The court ruled in favor of Maui cultural practitioner Dana Naone Hall, who has family members buried on church grounds, and who sued to stop the church from digging up burials during construction.
Kawaiahao Church began construction on the multipurpose center on church grounds in January 2009, and immediately began encountering burials.
The church had claimed that the state law protecting burials of 'iwi kupuna, or the remains of ancestors, didn't apply because the 'iwi were in a Christian cemetery. The appeals court disagreed.
"There's an equal protection for all burials under of state's burial law," said Hall. "And that, to me, is one of the most important elements of this opinion."
"Regardless of whether the burial is Christian or traditional Hawaiian, any family member's claim to their 'iwi kupuna has to be recognized," said Hinaleimoana Wong-Kalu, chair of the Oahu Island Burial Council.
The court ruling also said that the State Historic Preservation Division violated its own rules by failing to require an archaeological inventory survey of the site.
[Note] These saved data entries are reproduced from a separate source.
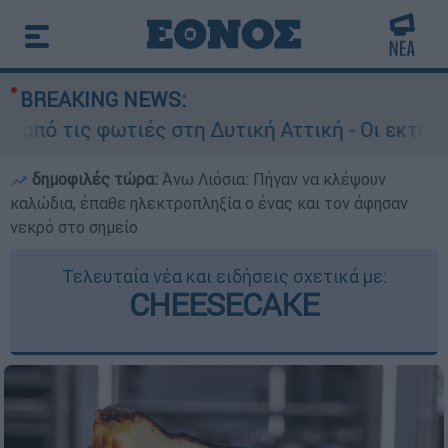
BREAKING NEWS:
ις φωτιές στη Δυτική Αττική - Οι εκτάσεις που
δημοφιλές τώρα:
Άνω Λιόσια: Πήγαν να κλέψουν
καλώδια, έπαθε ηλεκτροπληξία ο ένας και τον άφησαν
νεκρό στο σημείο
Τελευταία νέα και ειδήσεις σχετικά με:
CHEESECAKE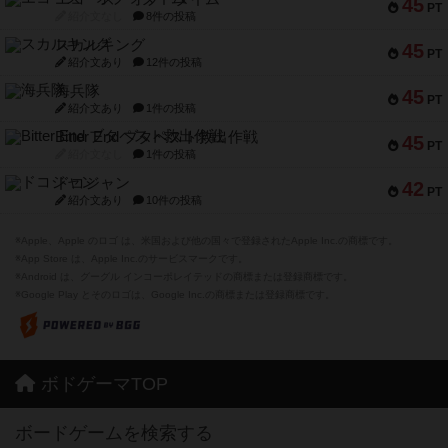
45
PT
紹介文なし
8件の投稿
スカルキング
45
PT
紹介文あり
12件の投稿
海兵隊
45
PT
紹介文あり
1件の投稿
Bitter End ブタペスト救出作戦
45
PT
紹介文なし
1件の投稿
ドコジャン
42
PT
紹介文あり
10件の投稿
※Apple、Apple のロゴ は、米国および他の国々で登録されたApple Inc.の商標です。
※App Store は、Apple Inc.のサービスマークです。
※Android は、グーグル インコーポレイテッドの商標または登録商標です。
※Google Play とそのロゴは、Google Inc.の商標または登録商標です。
ボドゲーマTOP
ボードゲームを検索する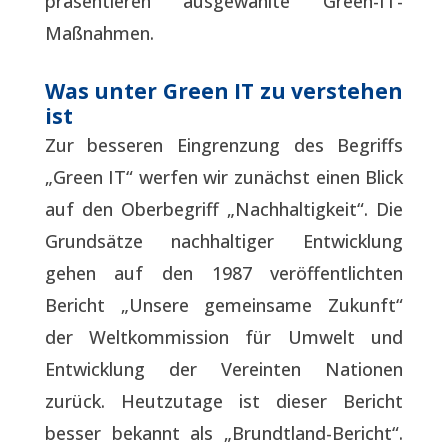
präsentieren ausgewählte Green-IT-
Maßnahmen.
Was unter Green IT zu verstehen
ist
Zur besseren Eingrenzung des Begriffs
„Green IT“ werfen wir zunächst einen Blick
auf den Oberbegriff „Nachhaltigkeit“. Die
Grundsätze nachhaltiger Entwicklung
gehen auf den 1987 veröffentlichten
Bericht „Unsere gemeinsame Zukunft“
der Weltkommission für Umwelt und
Entwicklung der Vereinten Nationen
zurück. Heutzutage ist dieser Bericht
besser bekannt als „Brundtland-Bericht“.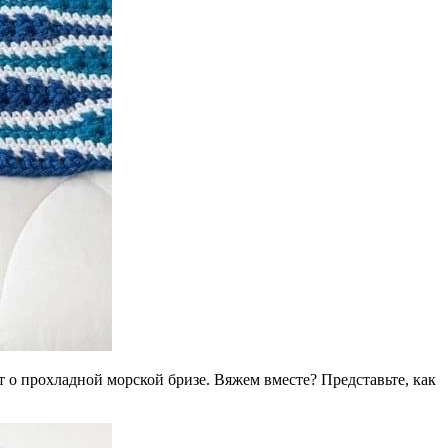
 о прохладной морской бризе. Вяжем вместе? Представьте, как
Hall said such a survey needs to happen now.
Hall also said that a group that oversees the proper handling of 'iwi kupuna should now be involved. "The Oahu Island Burial Council, which should have been involved all the way along, can now become a part of the process," said Hall.
Wong-Kalu said her group had requested a visit to the construction site. "We were denied, but now that the ruling has gone through, I look forward to the church welcoming our site visit to follow up."
Whether that will happen remains unclear.
William Haole, chair of the church's board of trustees, issued a statement, which said, "The church is reviewing the decision by the court and conferring with our attorneys to determine what our options are."
Last September, the appeals court halted construction after hundreds of remains were found at the site. And that could further complicate an already complex situation.
"Over 600 partial and whole remains of Hawaiian individuals and families have been disinterred," said Wong-Kalu. "And to do an archaeological inventory survey after everyone has been dug up is impossible."